- _Task statement_: Your answer must consist of the records below, reproduced exactly, with every picture removed.

- _Available data_:
----------------------------------------

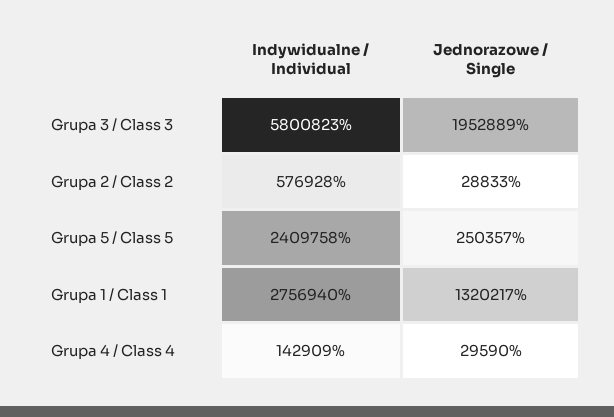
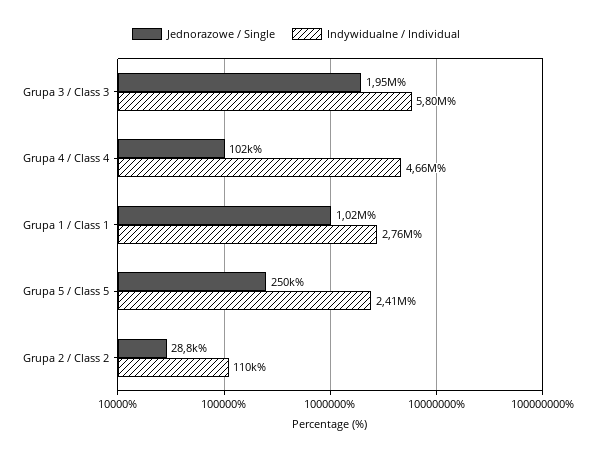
  {
    "Indywidualne / Individual": {
      "Grupa 3 / Class 3": 5800823,
-     "Grupa 2 / Class 2": 576928,
+     "Grupa 2 / Class 2": 110000,
      "Grupa 5 / Class 5": 2409758,
      "Grupa 1 / Class 1": 2756940,
-     "Grupa 4 / Class 4": 142909
+     "Grupa 4 / Class 4": 4660000
    },
    "Jednorazowe / Single": {
      "Grupa 3 / Class 3": 1952889,
      "Grupa 2 / Class 2": 28833,
      "Grupa 5 / Class 5": 250357,
-     "Grupa 1 / Class 1": 1320217,
+     "Grupa 1 / Class 1": 1020000,
-     "Grupa 4 / Class 4": 29590
+     "Grupa 4 / Class 4": 102000
    }
  }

----------------------------------------

- _Answer space_:
  {
    "Indywidualne / Individual": {
      "Grupa 3 / Class 3": 5800823,
-     "Grupa 2 / Class 2": 576928,
+     "Grupa 2 / Class 2": 110000,
      "Grupa 5 / Class 5": 2409758,
      "Grupa 1 / Class 1": 2756940,
-     "Grupa 4 / Class 4": 142909
+     "Grupa 4 / Class 4": 4660000
    },
    "Jednorazowe / Single": {
      "Grupa 3 / Class 3": 1952889,
      "Grupa 2 / Class 2": 28833,
      "Grupa 5 / Class 5": 250357,
-     "Grupa 1 / Class 1": 1320217,
+     "Grupa 1 / Class 1": 1020000,
-     "Grupa 4 / Class 4": 29590
+     "Grupa 4 / Class 4": 102000
    }
  }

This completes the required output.